現在ある28の国立公園のうち,指定後に名称が変更となったものを当初指定順に記せば,
雲仙(天草),霧島(屋久),阿蘇(くじゅう),十和田(八幡平),富士箱根(伊豆),大山(隠岐),秩父多摩(甲斐),足摺(宇和海),利尻礼文(サロベツ)の9つです。
各々( )内が追加された地域名です。このうち,区域拡張を伴わないのは,秩父多摩甲斐国立公園のただ一つです。これについては
[27527]で 月の輪熊 さん がご指摘になったとおりです。
では,日光国立公園を見てみましょう。昭和9年に「国立公園第1期生」として当初の区域指定を受けて以降,大きく区域が変化したのは昭和25年に那須・塩原区域を加えた時だけです。つまり,尾瀬は当初から日光国立公園に含まれていました。

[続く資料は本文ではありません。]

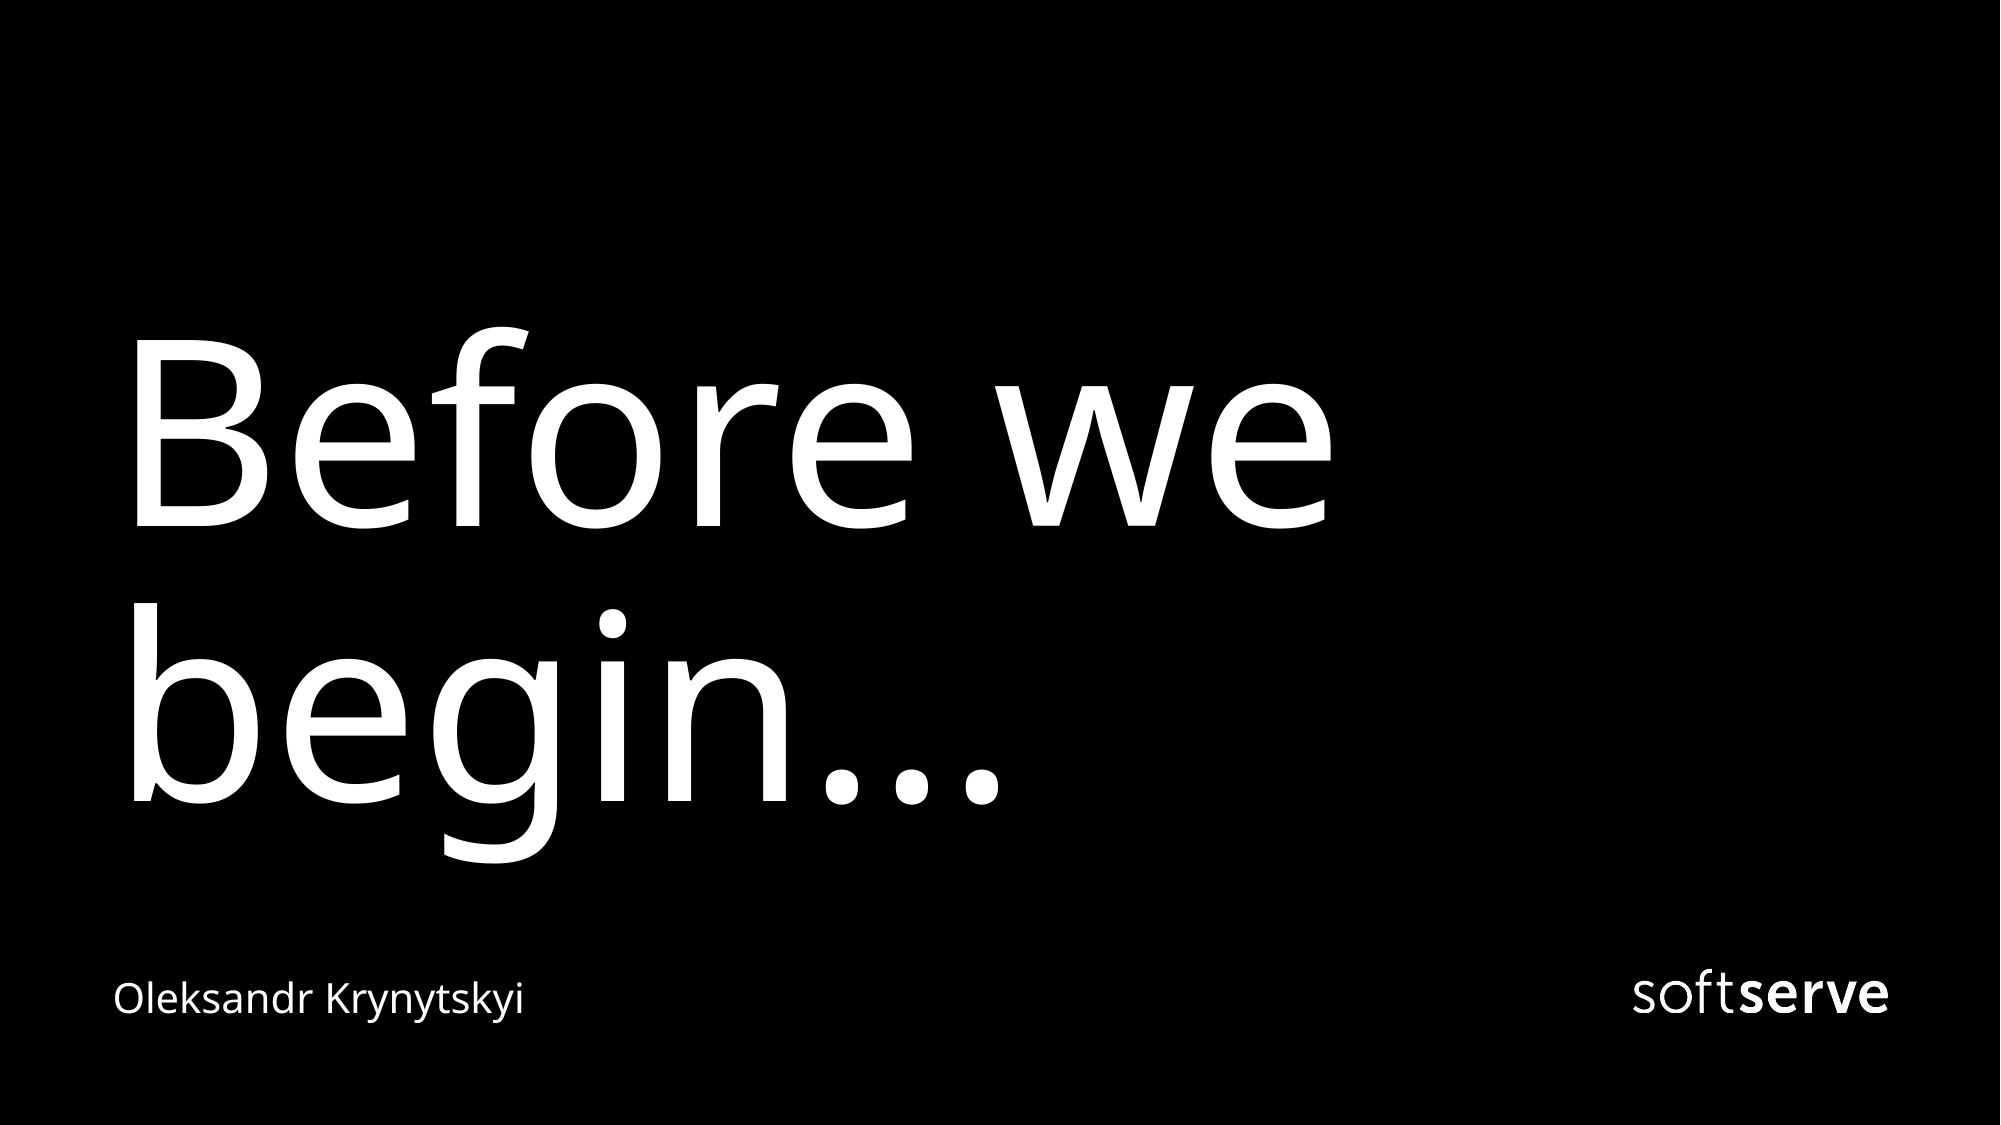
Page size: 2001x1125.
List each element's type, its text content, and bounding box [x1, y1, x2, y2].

list Oleksandr Krynytskyi [112, 970, 682, 1019]
picture [1633, 968, 1888, 1013]
title Before we begin... [112, 298, 1888, 827]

しかも,昭和初期の日本山岳会の会報を見ると,当時は「奥日光の尾瀬」という言葉が当たり前のように使われていたのがわかります。例えば,尾瀬を奥日光と呼んだ人の中には武田久吉博士がいます。尾瀬を広く一般に知らしめた人です。当時のアクセスは日光からが主だったようなので,こういうことになったのでしょう。
また,追加で取り込まれた那須・塩原地域については,大正~昭和期の国立公園選定にあたっても調査の対象とされたものの,実際には指定が見送られ,拡張に際しての昭和22年の審議会でも「準国立公園(後の国定公園)」という言葉が使われるほどに「日光に比べれば劣った地域」と扱われていました。実は武田博士はこの審議会の委員にもなっています。

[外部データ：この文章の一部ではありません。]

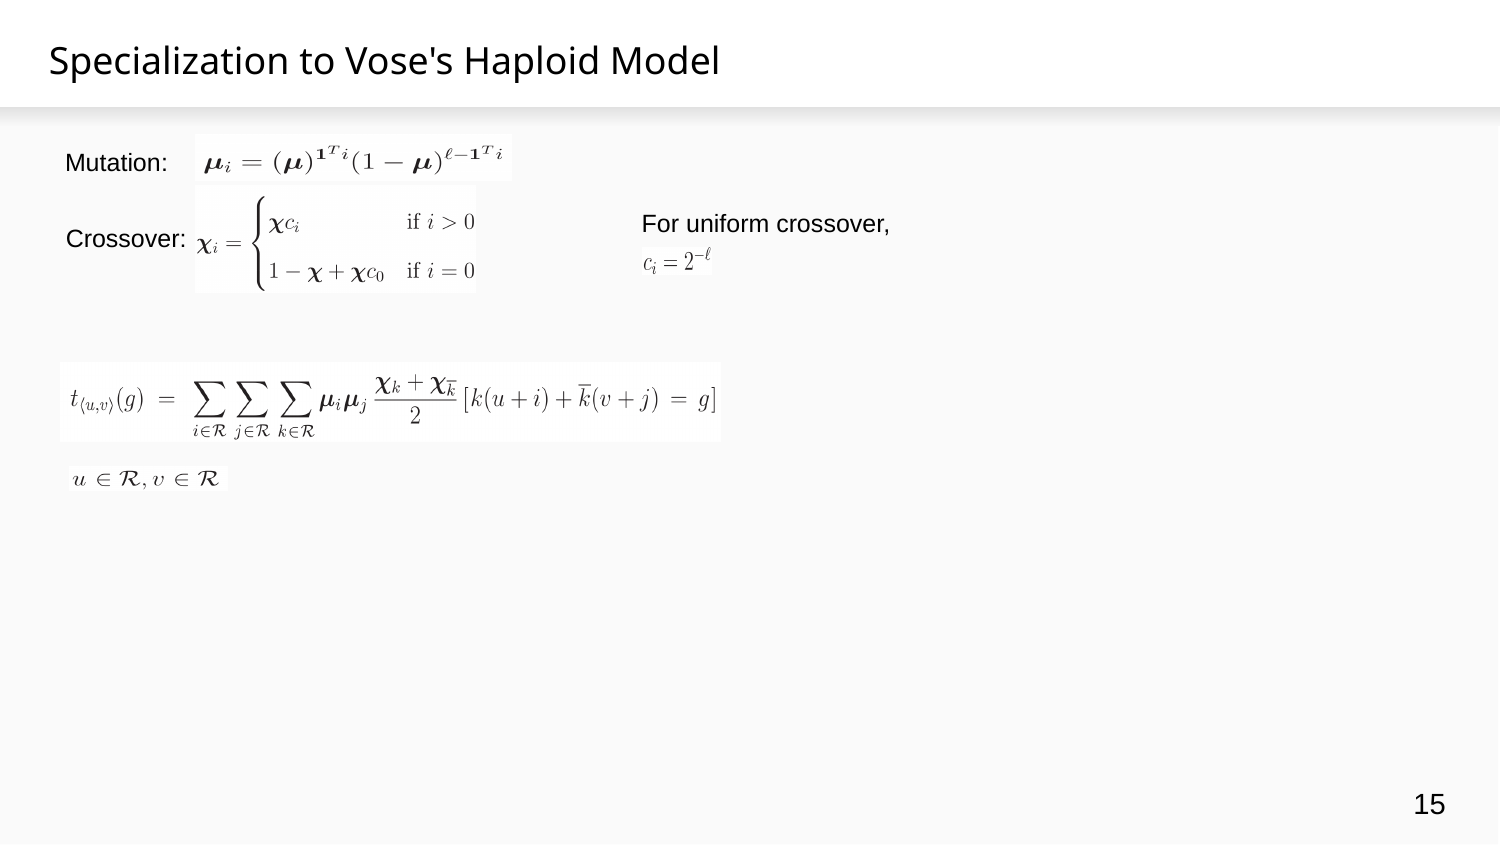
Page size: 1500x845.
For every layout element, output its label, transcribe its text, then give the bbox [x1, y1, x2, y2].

picture [195, 185, 476, 293]
title Specialization to Vose's Haploid Model [49, 10, 1497, 110]
text_box Crossover: [51, 217, 202, 263]
picture [69, 466, 228, 491]
picture [195, 134, 512, 181]
picture [60, 362, 721, 442]
picture [642, 247, 712, 275]
text_box Mutation: [50, 140, 184, 186]
text_box For uniform crossover, [626, 202, 906, 247]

つまり,日光があくまでも唯一の巨人であって,その他の地域は付帯のもの,という考えがあり,そのため日光国立公園の名称が変更にならなかった,といいますか変更する機会もなかったのだと言えるでしょう。
それほどまでに「日光」は大きな存在だったのですが,その後様々な要因によって相対的地位が低下し,現在に至ったわけです。様々な風景地が“発見”され,個別の地名が舞台に踊り出してきて「日光」の意味する地域が狭まってきた現在,最早一般的に「日光」という地名からイメージするのは「現在の日光市域の大部分」でしかないでしょう。

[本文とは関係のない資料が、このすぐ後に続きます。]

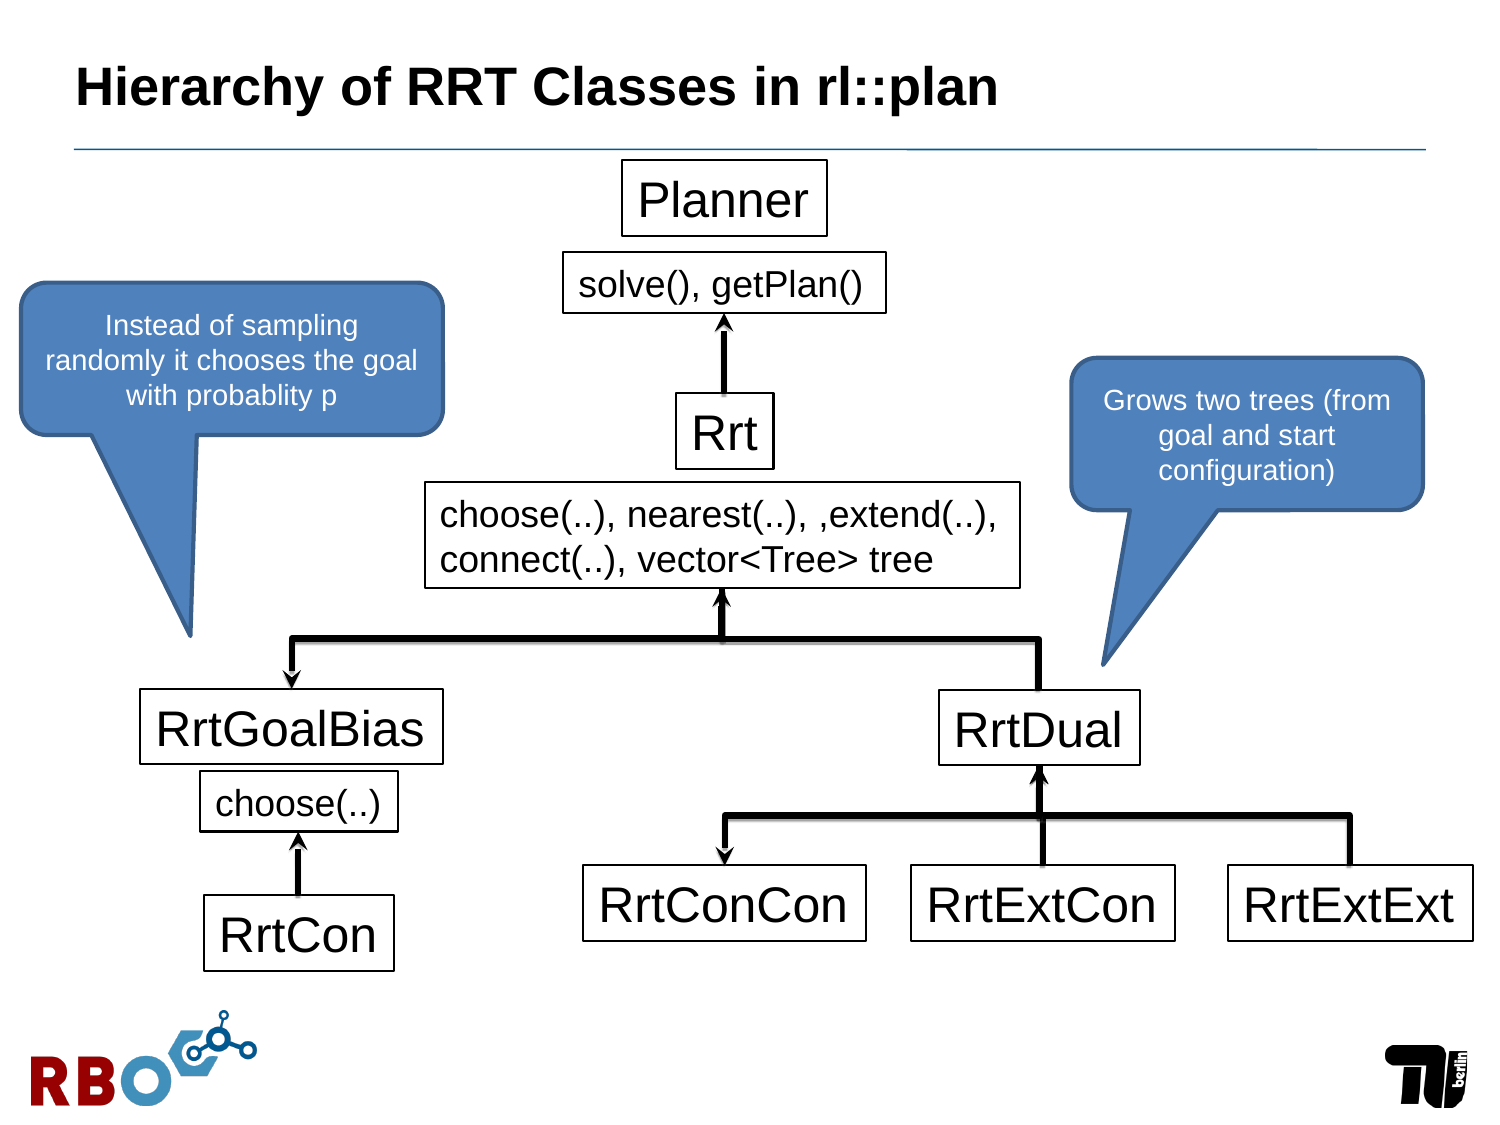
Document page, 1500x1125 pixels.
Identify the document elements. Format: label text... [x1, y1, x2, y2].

ですから「日光国立公園」の改称を求める意見には「ごもっとも」とうなずきたくなってしまいます。とはいえ私個人としては国立公園の名前は「日光」のままがいい,と根強く思っているのですけれどね・・・。
蛇足
現在,一般的には「いろは坂」を登り切ったらそこから「奥日光」だ,と言われているようです。しかし,私が学生のころは「竜頭の滝」が表と奥の境でした。つまり中禅寺湖までは表日光で戦場ヶ原からが奥日光だと。このように地域呼称は常に変化しているわけですが,それにしても尾瀬まで奥日光とは・・・。他に呼びようがなかったということなのでしょう。ちなみに日光国立公園の南隣には「前日光県立自然公園」というのがあります。これで奥・表・前と来たわけですが,残念ながら「裏日光」というのは聞きませんです(強いて言えば奥鬼怒温泉郷でしょうか)。